§ **Task objective**:
Would you copy out each line of the records below that includes the word "more"?

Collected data
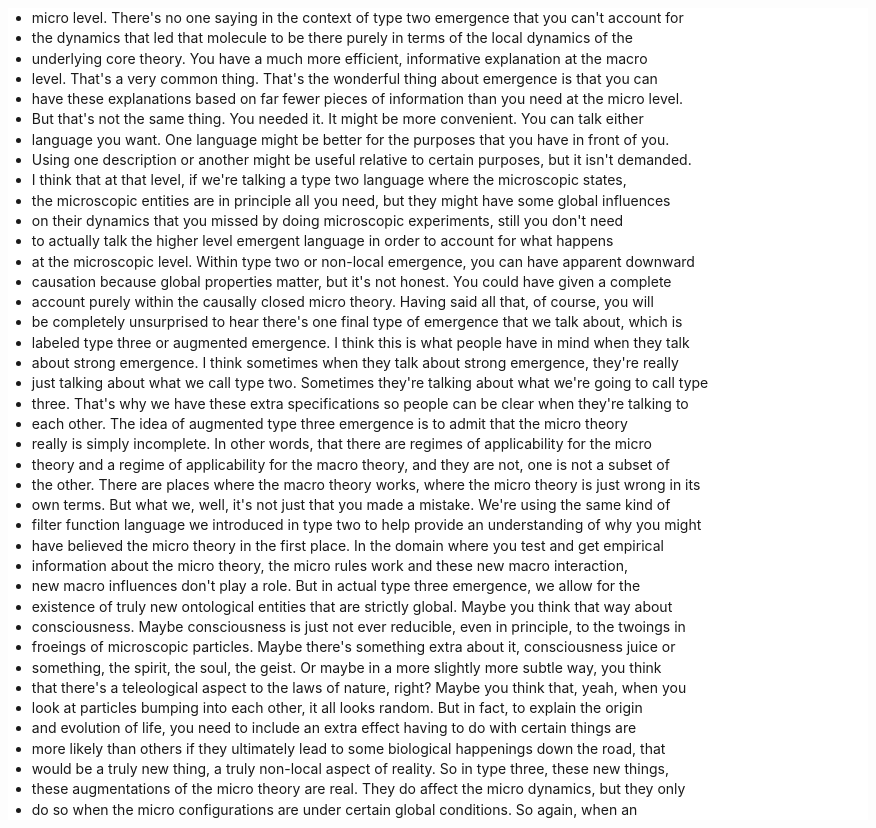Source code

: *  micro level. There's no one saying in the context of type two emergence that you can't account for
*  the dynamics that led that molecule to be there purely in terms of the local dynamics of the
*  underlying core theory. You have a much more efficient, informative explanation at the macro
*  level. That's a very common thing. That's the wonderful thing about emergence is that you can
*  have these explanations based on far fewer pieces of information than you need at the micro level.
*  But that's not the same thing. You needed it. It might be more convenient. You can talk either
*  language you want. One language might be better for the purposes that you have in front of you.
*  Using one description or another might be useful relative to certain purposes, but it isn't demanded.
*  I think that at that level, if we're talking a type two language where the microscopic states,
*  the microscopic entities are in principle all you need, but they might have some global influences
*  on their dynamics that you missed by doing microscopic experiments, still you don't need
*  to actually talk the higher level emergent language in order to account for what happens
*  at the microscopic level. Within type two or non-local emergence, you can have apparent downward
*  causation because global properties matter, but it's not honest. You could have given a complete
*  account purely within the causally closed micro theory. Having said all that, of course, you will
*  be completely unsurprised to hear there's one final type of emergence that we talk about, which is
*  labeled type three or augmented emergence. I think this is what people have in mind when they talk
*  about strong emergence. I think sometimes when they talk about strong emergence, they're really
*  just talking about what we call type two. Sometimes they're talking about what we're going to call type
*  three. That's why we have these extra specifications so people can be clear when they're talking to
*  each other. The idea of augmented type three emergence is to admit that the micro theory
*  really is simply incomplete. In other words, that there are regimes of applicability for the micro
*  theory and a regime of applicability for the macro theory, and they are not, one is not a subset of
*  the other. There are places where the macro theory works, where the micro theory is just wrong in its
*  own terms. But what we, well, it's not just that you made a mistake. We're using the same kind of
*  filter function language we introduced in type two to help provide an understanding of why you might
*  have believed the micro theory in the first place. In the domain where you test and get empirical
*  information about the micro theory, the micro rules work and these new macro interaction,
*  new macro influences don't play a role. But in actual type three emergence, we allow for the
*  existence of truly new ontological entities that are strictly global. Maybe you think that way about
*  consciousness. Maybe consciousness is just not ever reducible, even in principle, to the twoings in
*  froeings of microscopic particles. Maybe there's something extra about it, consciousness juice or
*  something, the spirit, the soul, the geist. Or maybe in a more slightly more subtle way, you think
*  that there's a teleological aspect to the laws of nature, right? Maybe you think that, yeah, when you
*  look at particles bumping into each other, it all looks random. But in fact, to explain the origin
*  and evolution of life, you need to include an extra effect having to do with certain things are
*  more likely than others if they ultimately lead to some biological happenings down the road, that
*  would be a truly new thing, a truly non-local aspect of reality. So in type three, these new things,
*  these augmentations of the micro theory are real. They do affect the micro dynamics, but they only
*  do so when the micro configurations are under certain global conditions. So again, when an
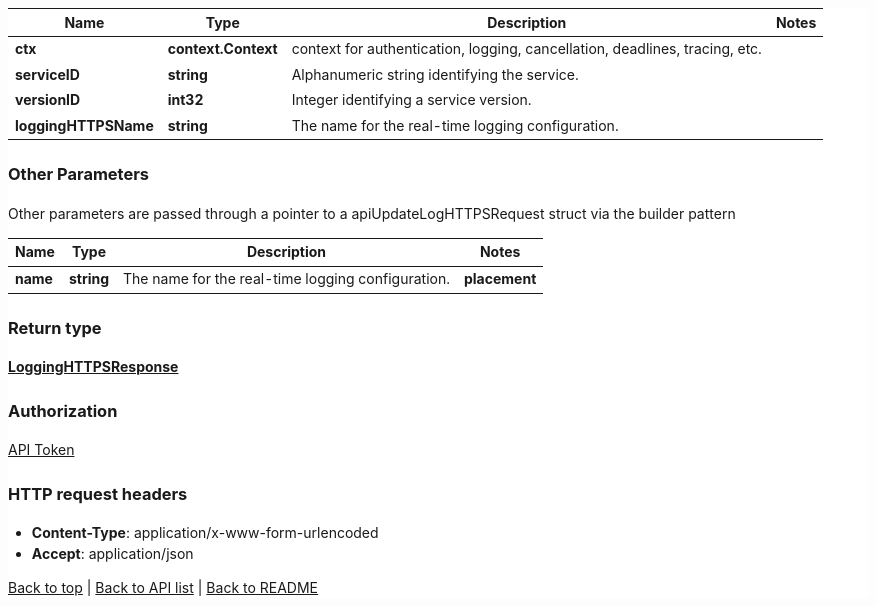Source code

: Name | Type | Description  | Notes
------------- | ------------- | ------------- | -------------
**ctx** | **context.Context** | context for authentication, logging, cancellation, deadlines, tracing, etc.
**serviceID** | **string** | Alphanumeric string identifying the service. | 
**versionID** | **int32** | Integer identifying a service version. | 
**loggingHTTPSName** | **string** | The name for the real-time logging configuration. | 

### Other Parameters

Other parameters are passed through a pointer to a apiUpdateLogHTTPSRequest struct via the builder pattern


Name | Type | Description  | Notes
------------- | ------------- | ------------- | -------------
 **name** | **string** | The name for the real-time logging configuration. |  **placement** | **string** | Where in the generated VCL the logging call should be placed. If not set, endpoints with `format_version` of 2 are placed in `vcl_log` and those with `format_version` of 1 are placed in `vcl_deliver`.  |  **responseCondition** | **string** | The name of an existing condition in the configured endpoint, or leave blank to always execute. |  **format** | **string** | A Fastly [log format string](https://docs.fastly.com/en/guides/custom-log-formats). | [default to &quot;%h %l %u %t \&quot;%r\&quot; %&amp;gt;s %b&quot;] **formatVersion** | **int32** | The version of the custom logging format used for the configured endpoint. The logging call gets placed by default in `vcl_log` if `format_version` is set to `2` and in `vcl_deliver` if `format_version` is set to `1`.  | [default to 2] **tlsCaCert** | **string** | A secure certificate to authenticate a server with. Must be in PEM format. | [default to &quot;null&quot;] **tlsClientCert** | **string** | The client certificate used to make authenticated requests. Must be in PEM format. | [default to &quot;null&quot;] **tlsClientKey** | **string** | The client private key used to make authenticated requests. Must be in PEM format. | [default to &quot;null&quot;] **tlsHostname** | **string** | The hostname to verify the server&#39;s certificate. This should be one of the Subject Alternative Name (SAN) fields for the certificate. Common Names (CN) are not supported. | [default to &quot;null&quot;] **requestMaxEntries** | **int32** | The maximum number of logs sent in one request. Defaults `0` (10k). | [default to 0] **requestMaxBytes** | **int32** | The maximum number of bytes sent in one request. Defaults `0` (100MB). | [default to 0] **url** | **string** | The URL to send logs to. Must use HTTPS. Required. |  **contentType** | **string** | Content type of the header sent with the request. | [default to &quot;null&quot;] **headerName** | **string** | Name of the custom header sent with the request. | [default to &quot;null&quot;] **messageType** | [**LoggingMessageType**](LoggingMessageType.md) |  | [default to LOGGINGMESSAGETYPE_CLASSIC] **headerValue** | **string** | Value of the custom header sent with the request. | [default to &quot;null&quot;] **method** | **string** | HTTP method used for request. | [default to &quot;POST&quot;] **jsonFormat** | **string** | Enforces valid JSON formatting for log entries. | 

### Return type

[**LoggingHTTPSResponse**](LoggingHTTPSResponse.md)

### Authorization

[API Token](https://developer.fastly.com/reference/api/#authentication)

### HTTP request headers

- **Content-Type**: application/x-www-form-urlencoded
- **Accept**: application/json

[Back to top](#) | [Back to API list](../README.md#documentation-for-api-endpoints) | [Back to README](../README.md)
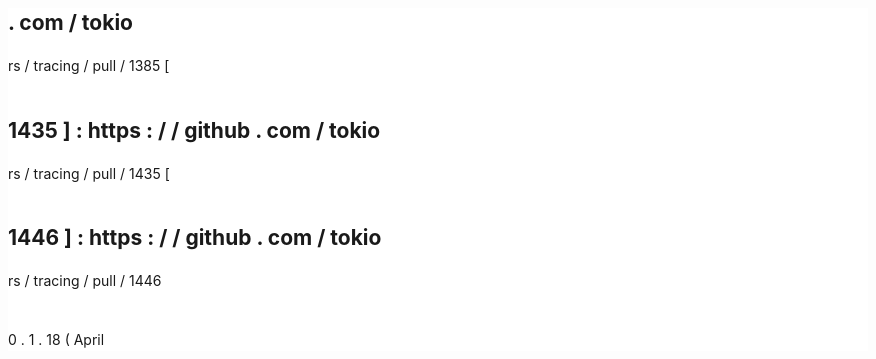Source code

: .
com
/
tokio
-
rs
/
tracing
/
pull
/
1385
[
#
1435
]
:
https
:
/
/
github
.
com
/
tokio
-
rs
/
tracing
/
pull
/
1435
[
#
1446
]
:
https
:
/
/
github
.
com
/
tokio
-
rs
/
tracing
/
pull
/
1446
#
0
.
1
.
18
(
April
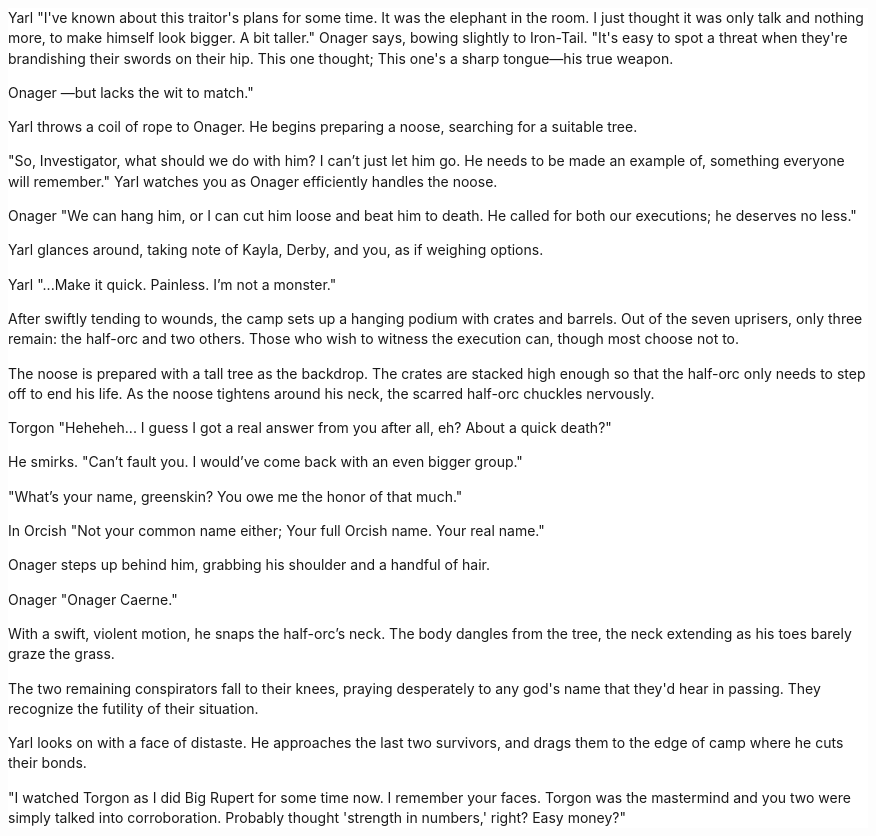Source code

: Yarl
"I've known about this traitor's plans for some time. It was the elephant in the room. I just thought it was only talk and nothing more, to make himself look bigger. A bit taller." Onager says, bowing slightly to Iron-Tail. "It's easy to spot a threat when they're brandishing their swords on their hip. This one thought; This one's a sharp tongue—his true weapon.

Onager
—but lacks the wit to match."

Yarl throws a coil of rope to Onager. He begins preparing a noose, searching for a suitable tree.

"So, Investigator, what should we do with him? I can’t just let him go. He needs to be made an example of, something everyone will remember." Yarl watches you as Onager efficiently handles the noose. 

Onager
"We can hang him, or I can cut him loose and beat him to death. He called for both our executions; he deserves no less."


Yarl glances around, taking note of Kayla, Derby, and you, as if weighing options. 

Yarl
"...Make it quick. Painless. I’m not a monster."

After swiftly tending to wounds, the camp sets up a hanging podium with crates and barrels. Out of the seven uprisers, only three remain: the half-orc and two others. Those who wish to witness the execution can, though most choose not to.

The noose is prepared with a tall tree as the backdrop. The crates are stacked high enough so that the half-orc only needs to step off to end his life.  As the noose tightens around his neck, the scarred half-orc chuckles nervously. 

Torgon
"Heheheh... I guess I got a real answer from you after all, eh? About a quick death?"

He smirks. "Can’t fault you. I would’ve come back with an even bigger group."

"What’s your name, greenskin? You owe me the honor of that much."

In Orcish
"Not your common name either; Your full Orcish name. Your real name."

Onager steps up behind him, grabbing his shoulder and a handful of hair.

Onager
"Onager Caerne."

With a swift, violent motion, he snaps the half-orc’s neck. The body dangles from the tree, the neck extending as his toes barely graze the grass.

The two remaining conspirators fall to their knees, praying desperately to any god's name that they'd hear in passing. They recognize the futility of their situation.

Yarl looks on with a face of distaste. He approaches the last two survivors, and drags them to the edge of camp where he cuts their bonds.

"I watched Torgon as I did Big Rupert for some time now. I remember your faces. Torgon was the mastermind and you two were simply talked into corroboration. Probably thought 'strength in numbers,' right? Easy money?"
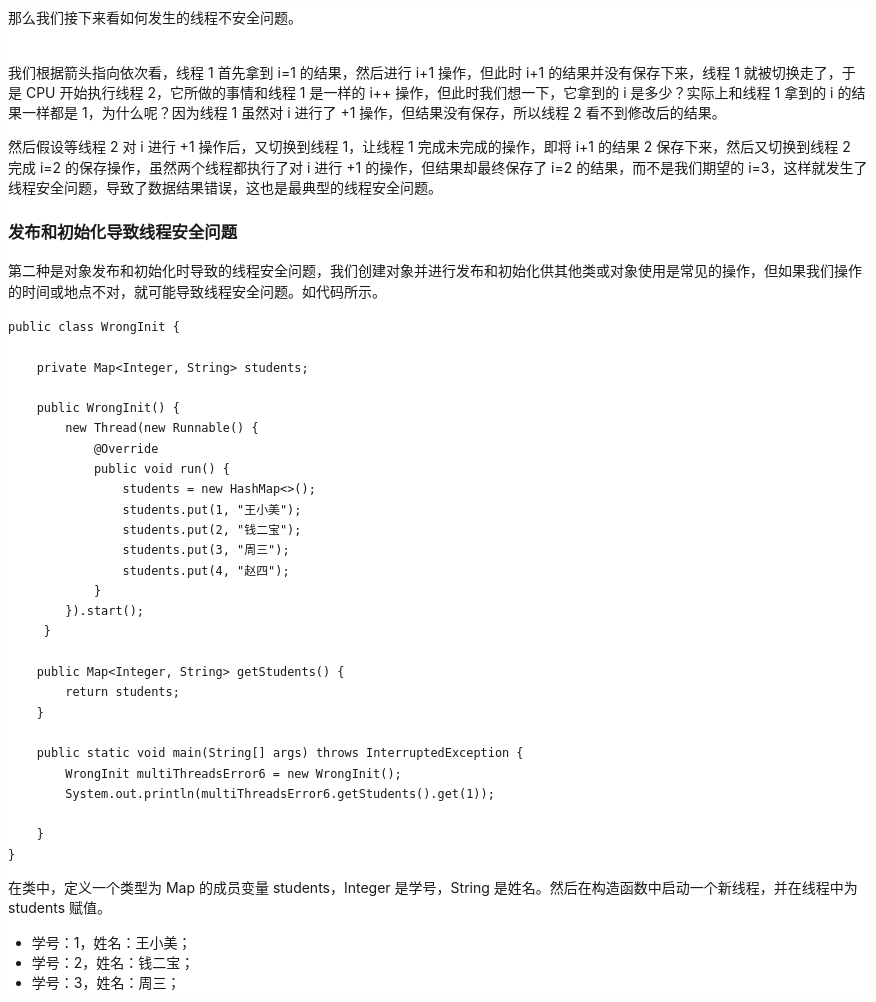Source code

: <p>那么我们接下来看如何发生的线程不安全问题。<br>
<img src="http://s0.lgstatic.com/i/image2/M01/A9/E4/CgoB5l3SU9qAObNeAABrSP1t6qc603.png" alt=""></p>
<p>我们根据箭头指向依次看，线程 1 首先拿到 i=1 的结果，然后进行 i+1 操作，但此时 i+1 的结果并没有保存下来，线程 1 就被切换走了，于是 CPU 开始执行线程 2，它所做的事情和线程 1 是一样的 i++ 操作，但此时我们想一下，它拿到的 i 是多少？实际上和线程 1 拿到的 i 的结果一样都是 1，为什么呢？因为线程 1 虽然对 i 进行了 +1 操作，但结果没有保存，所以线程 2 看不到修改后的结果。</p>
<p>然后假设等线程 2 对 i 进行 +1 操作后，又切换到线程 1，让线程 1 完成未完成的操作，即将 i+1 的结果 2 保存下来，然后又切换到线程 2 完成 i=2 的保存操作，虽然两个线程都执行了对 i 进行 +1 的操作，但结果却最终保存了 i=2 的结果，而不是我们期望的 i=3，这样就发生了线程安全问题，导致了数据结果错误，这也是最典型的线程安全问题。</p>
<h3>发布和初始化导致线程安全问题</h3>
<p>第二种是对象发布和初始化时导致的线程安全问题，我们创建对象并进行发布和初始化供其他类或对象使用是常见的操作，但如果我们操作的时间或地点不对，就可能导致线程安全问题。如代码所示。</p>
<pre><code data-language="java" class="lang-java"><span class="hljs-keyword">public</span>&nbsp;<span class="hljs-class"><span class="hljs-keyword">class</span>&nbsp;<span class="hljs-title">WrongInit</span>&nbsp;</span>{
&nbsp;
&nbsp;&nbsp;&nbsp;&nbsp;<span class="hljs-keyword">private</span>&nbsp;Map&lt;Integer,&nbsp;String&gt;&nbsp;students;
&nbsp;
&nbsp;&nbsp;&nbsp;&nbsp;<span class="hljs-function"><span class="hljs-keyword">public</span>&nbsp;<span class="hljs-title">WrongInit</span><span class="hljs-params">()</span>&nbsp;</span>{
&nbsp;&nbsp;&nbsp;&nbsp;&nbsp;&nbsp;&nbsp;&nbsp;<span class="hljs-keyword">new</span>&nbsp;Thread(<span class="hljs-keyword">new</span>&nbsp;Runnable()&nbsp;{
&nbsp;&nbsp;&nbsp;&nbsp;&nbsp;&nbsp;&nbsp;&nbsp;&nbsp;&nbsp;&nbsp;&nbsp;<span class="hljs-meta">@Override</span>
&nbsp;&nbsp;&nbsp;&nbsp;&nbsp;&nbsp;&nbsp;&nbsp;&nbsp;&nbsp;&nbsp;&nbsp;<span class="hljs-function"><span class="hljs-keyword">public</span>&nbsp;<span class="hljs-keyword">void</span>&nbsp;<span class="hljs-title">run</span><span class="hljs-params">()</span>&nbsp;</span>{
&nbsp;&nbsp;&nbsp;&nbsp;&nbsp;&nbsp;&nbsp;&nbsp;&nbsp;&nbsp;&nbsp;&nbsp;&nbsp;&nbsp;&nbsp;&nbsp;students&nbsp;=&nbsp;<span class="hljs-keyword">new</span>&nbsp;HashMap&lt;&gt;();
&nbsp;&nbsp;&nbsp;&nbsp;&nbsp;&nbsp;&nbsp;&nbsp;&nbsp;&nbsp;&nbsp;&nbsp;&nbsp;&nbsp;&nbsp;&nbsp;students.put(<span class="hljs-number">1</span>,&nbsp;<span class="hljs-string">"王小美"</span>);
&nbsp;&nbsp;&nbsp;&nbsp;&nbsp;&nbsp;&nbsp;&nbsp;&nbsp;&nbsp;&nbsp;&nbsp;&nbsp;&nbsp;&nbsp;&nbsp;students.put(<span class="hljs-number">2</span>,&nbsp;<span class="hljs-string">"钱二宝"</span>);
&nbsp;&nbsp;&nbsp;&nbsp;&nbsp;&nbsp;&nbsp;&nbsp;&nbsp;&nbsp;&nbsp;&nbsp;&nbsp;&nbsp;&nbsp;&nbsp;students.put(<span class="hljs-number">3</span>,&nbsp;<span class="hljs-string">"周三"</span>);
&nbsp;&nbsp;&nbsp;&nbsp;&nbsp;&nbsp;&nbsp;&nbsp;&nbsp;&nbsp;&nbsp;&nbsp;&nbsp;&nbsp;&nbsp;&nbsp;students.put(<span class="hljs-number">4</span>,&nbsp;<span class="hljs-string">"赵四"</span>);
&nbsp;&nbsp;&nbsp;&nbsp;&nbsp;&nbsp;&nbsp;&nbsp;&nbsp;&nbsp;&nbsp;&nbsp;}
&nbsp;&nbsp;&nbsp;&nbsp;&nbsp;&nbsp;&nbsp;&nbsp;}).start();
&nbsp;&nbsp;&nbsp;&nbsp;&nbsp;}
&nbsp;
&nbsp;&nbsp;&nbsp;&nbsp;<span class="hljs-function"><span class="hljs-keyword">public</span>&nbsp;Map&lt;Integer,&nbsp;String&gt;&nbsp;<span class="hljs-title">getStudents</span><span class="hljs-params">()</span>&nbsp;</span>{
&nbsp;&nbsp;&nbsp;&nbsp;&nbsp;&nbsp;&nbsp;&nbsp;<span class="hljs-keyword">return</span>&nbsp;students;
&nbsp;&nbsp;&nbsp;&nbsp;}
&nbsp;
&nbsp;&nbsp;&nbsp;&nbsp;<span class="hljs-function"><span class="hljs-keyword">public</span>&nbsp;<span class="hljs-keyword">static</span>&nbsp;<span class="hljs-keyword">void</span>&nbsp;<span class="hljs-title">main</span><span class="hljs-params">(String[]&nbsp;args)</span>&nbsp;<span class="hljs-keyword">throws</span>&nbsp;InterruptedException&nbsp;</span>{
&nbsp;&nbsp;&nbsp;&nbsp;&nbsp;&nbsp;&nbsp;&nbsp;WrongInit&nbsp;multiThreadsError6&nbsp;=&nbsp;<span class="hljs-keyword">new</span>&nbsp;WrongInit();
&nbsp;&nbsp;&nbsp;&nbsp;&nbsp;&nbsp;&nbsp;&nbsp;System.out.println(multiThreadsError6.getStudents().get(<span class="hljs-number">1</span>));
&nbsp;
&nbsp;&nbsp;&nbsp;&nbsp;}
}
</code></pre>
<p>在类中，定义一个类型为 Map 的成员变量 students，Integer 是学号，String 是姓名。然后在构造函数中启动一个新线程，并在线程中为 students 赋值。</p>
<ul>
<li>学号：1，姓名：王小美；</li>
<li>学号：2，姓名：钱二宝；</li>
<li>学号：3，姓名：周三；</li>
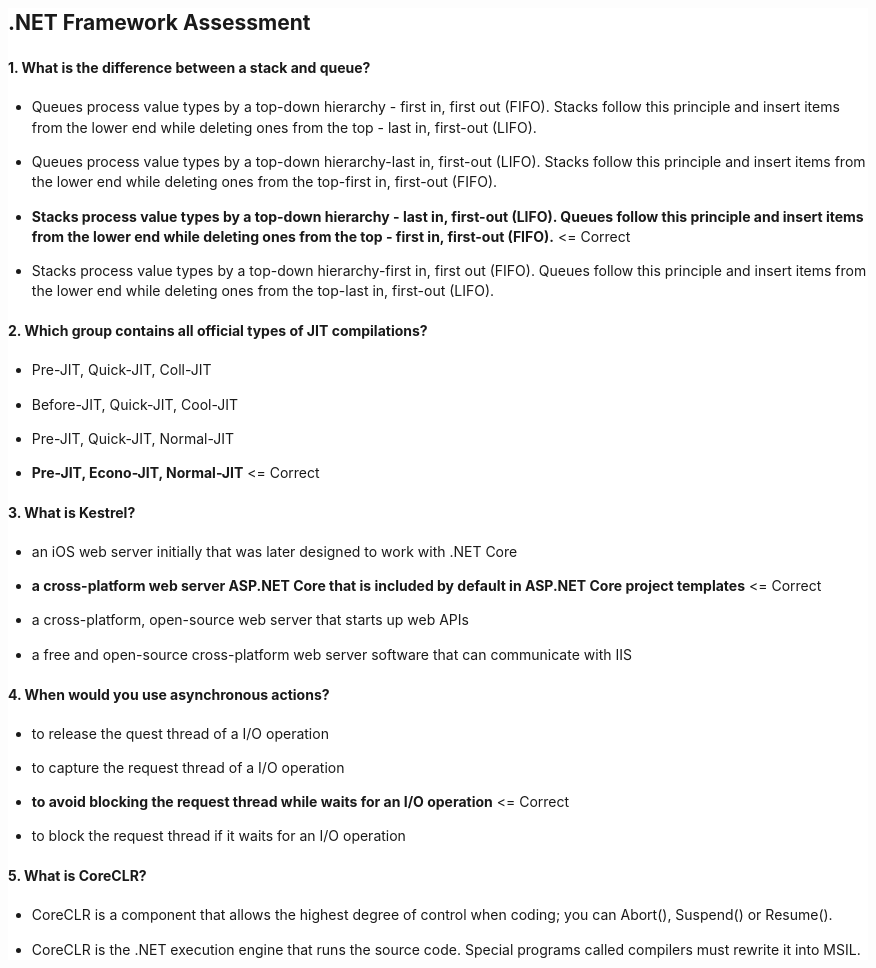 ## .NET Framework Assessment

#### 1. What is the difference between a stack and queue?

- Queues process value types by a top-down hierarchy - first in, first out (FIFO). Stacks follow this principle and insert items from the lower end while deleting ones from the top - last in, first-out (LIFO).

- Queues process value types by a top-down hierarchy-last in, first-out (LIFO). Stacks follow this principle and insert items from the lower end while deleting ones from the top-first in, first-out (FIFO).

- **Stacks process value types by a top-down hierarchy - last in, first-out (LIFO). Queues follow this principle and insert items from the lower end while deleting ones from the top - first in, first-out (FIFO).** <= Correct

- Stacks process value types by a top-down hierarchy-first in, first out (FIFO). Queues follow this principle and insert items from the lower end while deleting ones from the top-last in, first-out (LIFO).

#### 2. Which group contains all official types of JIT compilations?

- Pre-JIT, Quick-JIT, Coll-JIT

- Before-JIT, Quick-JIT, Cool-JIT

- Pre-JIT, Quick-JIT, Normal-JIT

- **Pre-JIT, Econo-JIT, Normal-JIT** <= Correct

#### 3. What is Kestrel?

- an iOS web server initially that was later designed to work with .NET Core

- **a cross-platform web server ASP.NET Core that is included by default in ASP.NET Core project templates** <= Correct

- a cross-platform, open-source web server that starts up web APIs

- a free and open-source cross-platform web server software that can communicate with IIS

#### 4. When would you use asynchronous actions?

- to release the quest thread of a I/O operation

- to capture the request thread of a I/O operation

- **to avoid blocking the request thread while waits for an I/O operation** <= Correct

- to block the request thread if it waits for an I/O operation

#### 5. What is CoreCLR?

- CoreCLR is a component that allows the highest degree of control when coding; you can Abort(), Suspend() or Resume().

- CoreCLR is the .NET execution engine that runs the source code. Special programs called compilers must rewrite it into MSIL.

§ **Result for this exercise**:
*  underlying core theory. You have a much more efficient, informative explanation at the macro
*  But that's not the same thing. You needed it. It might be more convenient. You can talk either
*  something, the spirit, the soul, the geist. Or maybe in a more slightly more subtle way, you think
*  more likely than others if they ultimately lead to some biological happenings down the road, that
"I've known about this traitor's plans for some time. It was the elephant in the room. I just thought it was only talk and nothing more, to make himself look bigger. A bit taller." Onager says, bowing slightly to Iron-Tail. "It's easy to spot a threat when they're brandishing their swords on their hip. This one thought; This one's a sharp tongue—his true weapon.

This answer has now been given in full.